What to produce: Extract each line of the records below that contains the word "Gowa".

Data provided:
┏━━

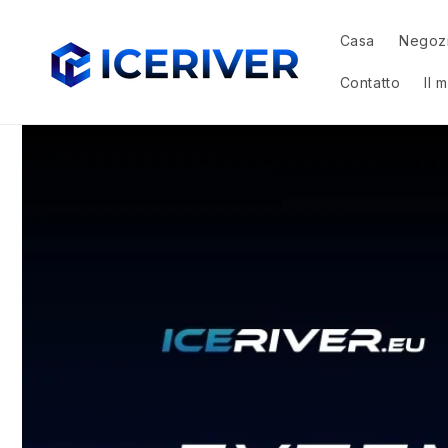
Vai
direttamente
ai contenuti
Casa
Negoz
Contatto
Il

┗━━
┏━━

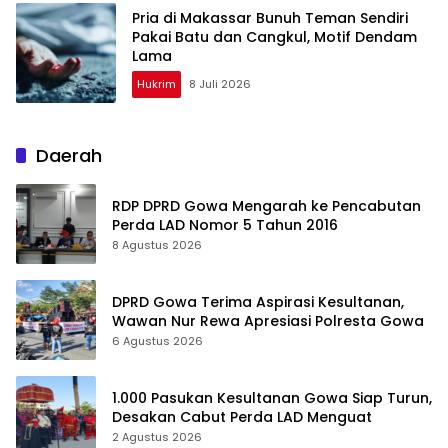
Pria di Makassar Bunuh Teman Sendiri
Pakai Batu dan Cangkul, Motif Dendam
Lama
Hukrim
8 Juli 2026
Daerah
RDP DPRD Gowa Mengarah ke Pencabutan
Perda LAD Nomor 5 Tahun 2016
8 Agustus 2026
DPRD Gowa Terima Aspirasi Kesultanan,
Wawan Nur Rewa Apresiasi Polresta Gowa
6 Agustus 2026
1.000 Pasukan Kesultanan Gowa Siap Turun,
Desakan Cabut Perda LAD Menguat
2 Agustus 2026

┗━━

Written response:
RDP DPRD Gowa Mengarah ke Pencabutan
DPRD Gowa Terima Aspirasi Kesultanan,
Wawan Nur Rewa Apresiasi Polresta Gowa
1.000 Pasukan Kesultanan Gowa Siap Turun,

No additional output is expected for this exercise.